Yes, Monday is my “day off” from the church, but is a day off the same thing as Sabbath? If I spend my Monday morning cleaning up the kitchen, doing laundry, and getting groceries, is that really Sabbath time? Why or why not? And does it matter? For the last while, I’ve been playing with the idea of sacred pause as a daily mini-Sabbath, but what about a Sabbath day?
These questions made me eager to read Sabbath in the Suburbs: A Family’s Experiment with Holy Time by MaryAnn McKibben Dana (Chalice Press, 2012). In it, she tells the story of her own family–how things needed to change for her and her husband and their three children, how they began experimenting with a day set apart, and what they learned along the way.
It’s an engaging story–at once both personal and yet applying well beyond her own family, an honest account of the challenges and yet wonderfully encouraging.

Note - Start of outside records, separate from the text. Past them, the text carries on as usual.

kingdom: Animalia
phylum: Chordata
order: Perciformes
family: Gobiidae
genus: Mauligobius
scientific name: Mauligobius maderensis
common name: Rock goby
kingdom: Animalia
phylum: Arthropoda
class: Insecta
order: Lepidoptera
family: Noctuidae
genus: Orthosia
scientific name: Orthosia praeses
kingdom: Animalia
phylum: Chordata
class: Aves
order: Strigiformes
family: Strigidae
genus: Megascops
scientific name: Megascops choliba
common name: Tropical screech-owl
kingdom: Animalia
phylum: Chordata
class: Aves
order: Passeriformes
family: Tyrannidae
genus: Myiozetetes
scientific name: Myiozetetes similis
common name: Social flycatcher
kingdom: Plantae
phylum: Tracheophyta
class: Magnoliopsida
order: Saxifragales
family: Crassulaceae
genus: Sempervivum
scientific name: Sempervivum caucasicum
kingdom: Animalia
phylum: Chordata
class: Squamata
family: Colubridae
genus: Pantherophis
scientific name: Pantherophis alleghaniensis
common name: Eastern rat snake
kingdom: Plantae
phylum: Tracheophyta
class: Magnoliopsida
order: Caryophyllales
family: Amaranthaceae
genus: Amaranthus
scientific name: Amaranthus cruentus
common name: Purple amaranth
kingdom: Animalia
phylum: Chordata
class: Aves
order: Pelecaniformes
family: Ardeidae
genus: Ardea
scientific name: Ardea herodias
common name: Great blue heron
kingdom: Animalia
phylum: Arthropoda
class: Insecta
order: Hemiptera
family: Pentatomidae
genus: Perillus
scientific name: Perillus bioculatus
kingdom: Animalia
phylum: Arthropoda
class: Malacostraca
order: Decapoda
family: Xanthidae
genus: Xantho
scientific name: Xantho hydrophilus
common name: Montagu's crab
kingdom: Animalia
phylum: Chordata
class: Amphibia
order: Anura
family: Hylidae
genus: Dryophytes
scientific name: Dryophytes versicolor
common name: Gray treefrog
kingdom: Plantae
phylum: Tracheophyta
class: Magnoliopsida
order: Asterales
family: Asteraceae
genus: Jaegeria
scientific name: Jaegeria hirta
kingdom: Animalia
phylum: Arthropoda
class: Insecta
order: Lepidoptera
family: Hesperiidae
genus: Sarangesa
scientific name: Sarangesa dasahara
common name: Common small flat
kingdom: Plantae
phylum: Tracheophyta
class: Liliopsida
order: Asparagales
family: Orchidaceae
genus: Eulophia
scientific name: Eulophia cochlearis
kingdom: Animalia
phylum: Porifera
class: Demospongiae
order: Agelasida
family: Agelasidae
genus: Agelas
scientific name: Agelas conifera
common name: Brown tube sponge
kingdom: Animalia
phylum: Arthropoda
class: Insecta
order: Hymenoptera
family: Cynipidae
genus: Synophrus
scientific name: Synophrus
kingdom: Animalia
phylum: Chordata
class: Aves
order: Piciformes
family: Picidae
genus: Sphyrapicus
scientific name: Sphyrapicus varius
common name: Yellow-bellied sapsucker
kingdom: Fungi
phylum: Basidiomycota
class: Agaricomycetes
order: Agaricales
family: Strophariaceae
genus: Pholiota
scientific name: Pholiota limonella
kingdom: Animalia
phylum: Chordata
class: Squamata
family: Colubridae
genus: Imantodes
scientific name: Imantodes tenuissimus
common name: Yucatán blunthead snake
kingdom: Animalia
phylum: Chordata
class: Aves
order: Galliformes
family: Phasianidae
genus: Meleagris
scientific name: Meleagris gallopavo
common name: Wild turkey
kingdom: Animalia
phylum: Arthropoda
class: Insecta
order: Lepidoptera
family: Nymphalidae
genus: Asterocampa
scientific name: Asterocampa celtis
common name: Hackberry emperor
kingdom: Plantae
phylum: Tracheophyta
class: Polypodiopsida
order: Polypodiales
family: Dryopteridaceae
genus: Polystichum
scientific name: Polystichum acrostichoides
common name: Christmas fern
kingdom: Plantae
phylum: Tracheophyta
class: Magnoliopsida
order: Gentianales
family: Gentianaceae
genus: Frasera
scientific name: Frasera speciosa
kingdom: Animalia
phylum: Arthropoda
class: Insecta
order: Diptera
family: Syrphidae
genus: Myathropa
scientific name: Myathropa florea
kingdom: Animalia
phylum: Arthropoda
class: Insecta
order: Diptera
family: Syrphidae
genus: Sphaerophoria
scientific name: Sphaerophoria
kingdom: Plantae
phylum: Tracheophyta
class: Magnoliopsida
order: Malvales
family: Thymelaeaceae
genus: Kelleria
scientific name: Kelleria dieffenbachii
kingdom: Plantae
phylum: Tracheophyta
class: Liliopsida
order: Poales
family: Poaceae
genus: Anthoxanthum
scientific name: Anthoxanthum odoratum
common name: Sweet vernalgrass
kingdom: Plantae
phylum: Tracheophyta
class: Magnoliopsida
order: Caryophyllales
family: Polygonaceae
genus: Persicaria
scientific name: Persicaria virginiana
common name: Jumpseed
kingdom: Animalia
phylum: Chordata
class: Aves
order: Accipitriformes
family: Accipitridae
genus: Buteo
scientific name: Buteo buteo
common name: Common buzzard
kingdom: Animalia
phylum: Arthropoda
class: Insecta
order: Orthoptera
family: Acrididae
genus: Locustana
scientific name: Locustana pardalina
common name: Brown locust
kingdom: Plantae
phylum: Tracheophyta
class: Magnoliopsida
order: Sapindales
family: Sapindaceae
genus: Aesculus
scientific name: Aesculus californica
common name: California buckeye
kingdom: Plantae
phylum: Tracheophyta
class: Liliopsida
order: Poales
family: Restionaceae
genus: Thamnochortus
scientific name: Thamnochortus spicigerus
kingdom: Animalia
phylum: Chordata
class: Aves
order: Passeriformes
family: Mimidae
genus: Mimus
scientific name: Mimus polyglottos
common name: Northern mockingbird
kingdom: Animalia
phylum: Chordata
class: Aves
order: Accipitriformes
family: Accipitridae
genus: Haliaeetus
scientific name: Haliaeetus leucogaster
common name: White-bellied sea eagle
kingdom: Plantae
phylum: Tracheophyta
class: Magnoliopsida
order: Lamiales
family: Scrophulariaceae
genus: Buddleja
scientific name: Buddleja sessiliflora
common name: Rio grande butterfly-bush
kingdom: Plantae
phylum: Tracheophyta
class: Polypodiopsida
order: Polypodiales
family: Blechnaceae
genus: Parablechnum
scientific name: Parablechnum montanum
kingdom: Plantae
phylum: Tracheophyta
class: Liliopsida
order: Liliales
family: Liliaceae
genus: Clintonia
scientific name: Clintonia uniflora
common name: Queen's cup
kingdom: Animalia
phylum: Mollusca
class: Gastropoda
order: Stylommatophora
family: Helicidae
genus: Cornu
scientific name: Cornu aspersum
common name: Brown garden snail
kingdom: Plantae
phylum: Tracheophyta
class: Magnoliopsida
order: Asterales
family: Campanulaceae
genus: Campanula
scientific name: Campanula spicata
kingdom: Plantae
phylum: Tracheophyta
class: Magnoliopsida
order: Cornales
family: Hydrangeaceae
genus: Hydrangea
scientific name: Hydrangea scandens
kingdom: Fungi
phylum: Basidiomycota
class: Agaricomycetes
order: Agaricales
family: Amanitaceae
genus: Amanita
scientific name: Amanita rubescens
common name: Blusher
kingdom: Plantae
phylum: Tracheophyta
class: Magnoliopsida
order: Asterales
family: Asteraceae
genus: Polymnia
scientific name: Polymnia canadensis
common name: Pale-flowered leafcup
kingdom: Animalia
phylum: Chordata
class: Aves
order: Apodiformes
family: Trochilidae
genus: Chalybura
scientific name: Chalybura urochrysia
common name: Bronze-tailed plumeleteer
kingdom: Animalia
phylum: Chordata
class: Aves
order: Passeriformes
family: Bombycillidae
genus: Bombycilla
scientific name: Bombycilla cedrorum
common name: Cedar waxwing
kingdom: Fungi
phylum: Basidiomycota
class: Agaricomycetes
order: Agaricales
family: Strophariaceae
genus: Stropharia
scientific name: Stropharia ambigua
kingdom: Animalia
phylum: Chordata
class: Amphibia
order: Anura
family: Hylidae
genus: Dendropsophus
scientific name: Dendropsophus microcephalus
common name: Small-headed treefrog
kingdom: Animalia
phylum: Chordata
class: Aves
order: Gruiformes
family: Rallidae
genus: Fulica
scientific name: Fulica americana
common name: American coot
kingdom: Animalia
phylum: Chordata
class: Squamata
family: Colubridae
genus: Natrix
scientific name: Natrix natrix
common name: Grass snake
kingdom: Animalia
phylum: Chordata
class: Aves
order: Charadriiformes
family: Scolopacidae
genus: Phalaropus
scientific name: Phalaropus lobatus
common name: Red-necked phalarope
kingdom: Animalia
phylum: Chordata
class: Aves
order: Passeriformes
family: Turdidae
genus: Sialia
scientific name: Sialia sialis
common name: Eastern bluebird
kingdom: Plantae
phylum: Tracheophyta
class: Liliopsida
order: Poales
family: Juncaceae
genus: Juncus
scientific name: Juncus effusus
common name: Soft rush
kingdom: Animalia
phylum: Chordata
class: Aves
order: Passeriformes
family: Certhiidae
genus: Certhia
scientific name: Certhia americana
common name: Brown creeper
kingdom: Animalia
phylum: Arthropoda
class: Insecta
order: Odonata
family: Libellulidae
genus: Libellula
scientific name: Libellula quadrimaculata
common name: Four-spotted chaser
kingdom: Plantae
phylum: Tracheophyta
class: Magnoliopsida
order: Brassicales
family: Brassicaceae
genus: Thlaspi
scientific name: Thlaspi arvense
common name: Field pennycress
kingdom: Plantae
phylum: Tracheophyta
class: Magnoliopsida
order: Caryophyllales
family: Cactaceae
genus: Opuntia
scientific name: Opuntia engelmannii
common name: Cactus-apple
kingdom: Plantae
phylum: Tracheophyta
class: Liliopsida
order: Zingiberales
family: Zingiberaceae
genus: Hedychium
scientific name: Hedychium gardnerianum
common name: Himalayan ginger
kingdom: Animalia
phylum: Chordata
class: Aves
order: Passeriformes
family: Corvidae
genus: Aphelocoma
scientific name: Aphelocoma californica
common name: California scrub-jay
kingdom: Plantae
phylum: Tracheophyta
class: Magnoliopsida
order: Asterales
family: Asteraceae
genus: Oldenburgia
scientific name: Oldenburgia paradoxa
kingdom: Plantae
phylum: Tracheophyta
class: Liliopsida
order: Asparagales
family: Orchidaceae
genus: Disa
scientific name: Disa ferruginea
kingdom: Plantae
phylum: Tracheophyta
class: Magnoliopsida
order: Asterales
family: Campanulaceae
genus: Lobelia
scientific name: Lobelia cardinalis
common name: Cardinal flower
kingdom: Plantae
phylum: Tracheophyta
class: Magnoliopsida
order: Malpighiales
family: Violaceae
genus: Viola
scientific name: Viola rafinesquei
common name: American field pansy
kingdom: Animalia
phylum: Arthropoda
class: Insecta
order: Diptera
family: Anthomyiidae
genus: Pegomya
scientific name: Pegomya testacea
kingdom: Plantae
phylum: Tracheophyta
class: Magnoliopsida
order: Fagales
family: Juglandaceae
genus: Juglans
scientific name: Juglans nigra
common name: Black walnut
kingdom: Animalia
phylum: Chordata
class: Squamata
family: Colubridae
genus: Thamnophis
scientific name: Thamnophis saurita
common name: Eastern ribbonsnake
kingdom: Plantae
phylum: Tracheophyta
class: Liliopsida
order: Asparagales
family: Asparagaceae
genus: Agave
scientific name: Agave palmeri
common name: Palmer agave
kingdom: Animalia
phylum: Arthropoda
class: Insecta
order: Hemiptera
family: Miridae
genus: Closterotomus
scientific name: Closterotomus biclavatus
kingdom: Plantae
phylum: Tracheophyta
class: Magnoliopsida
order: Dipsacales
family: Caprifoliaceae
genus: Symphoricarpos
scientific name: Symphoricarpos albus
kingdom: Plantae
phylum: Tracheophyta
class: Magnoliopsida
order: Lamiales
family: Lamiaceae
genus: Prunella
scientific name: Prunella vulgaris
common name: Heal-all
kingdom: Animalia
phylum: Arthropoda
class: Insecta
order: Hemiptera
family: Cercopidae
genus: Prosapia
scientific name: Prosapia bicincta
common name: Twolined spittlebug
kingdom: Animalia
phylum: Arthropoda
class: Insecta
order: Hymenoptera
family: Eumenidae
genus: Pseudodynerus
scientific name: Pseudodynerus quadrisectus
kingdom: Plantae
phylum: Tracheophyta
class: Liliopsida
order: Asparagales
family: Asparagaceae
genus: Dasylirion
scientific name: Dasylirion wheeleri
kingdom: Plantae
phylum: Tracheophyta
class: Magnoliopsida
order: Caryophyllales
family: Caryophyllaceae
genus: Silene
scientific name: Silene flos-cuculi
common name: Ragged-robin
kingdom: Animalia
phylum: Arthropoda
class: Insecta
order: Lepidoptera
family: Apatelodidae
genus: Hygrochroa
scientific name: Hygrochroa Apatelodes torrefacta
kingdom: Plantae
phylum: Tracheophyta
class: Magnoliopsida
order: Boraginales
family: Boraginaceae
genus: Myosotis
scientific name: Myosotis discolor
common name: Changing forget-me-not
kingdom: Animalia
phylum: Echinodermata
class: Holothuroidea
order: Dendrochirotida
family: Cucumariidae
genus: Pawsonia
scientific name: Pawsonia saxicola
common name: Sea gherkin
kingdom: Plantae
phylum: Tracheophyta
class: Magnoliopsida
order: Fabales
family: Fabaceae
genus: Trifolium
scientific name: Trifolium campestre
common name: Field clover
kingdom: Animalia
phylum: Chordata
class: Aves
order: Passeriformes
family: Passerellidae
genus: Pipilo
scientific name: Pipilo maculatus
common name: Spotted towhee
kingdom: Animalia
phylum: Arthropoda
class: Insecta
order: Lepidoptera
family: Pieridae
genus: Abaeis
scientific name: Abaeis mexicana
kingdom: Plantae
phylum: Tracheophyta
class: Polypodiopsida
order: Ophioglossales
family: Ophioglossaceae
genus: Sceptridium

At the end of the book she offers this vision of Sabbath:
I picture people all over the world, keeping the Sabbath in their own ways, whether with candles and blessings on Saturdays, Christian worship and a slow leisurely afternoon on Sundays, or countless other variations. I see people picking up this book or reading an article online, and making one small change that will allow a little gracious slack into their schedules. I imagine people shutting down the computer, stowing the iPhone, and looking their beloved in the eye with an attentiveness so true and dear that it startles them both. I see children teaching parents how to play again. I dream of congregations deciding not to add one more program to an already full schedule and instead giving people tools to embrace Sabbath in their own ways, in their own homes, in their own hearts.
Thank you, MaryAnn–I haven’t answered all of my questions about Sabbath Monday yet, but I’ve started a social media Sabbath Saturday 6pm – Sunday 6pm, and plan to recommend this book to the families and small groups in my church.
Writing/Reflection Prompt: Do you practice a Sabbath day? What difference does it make?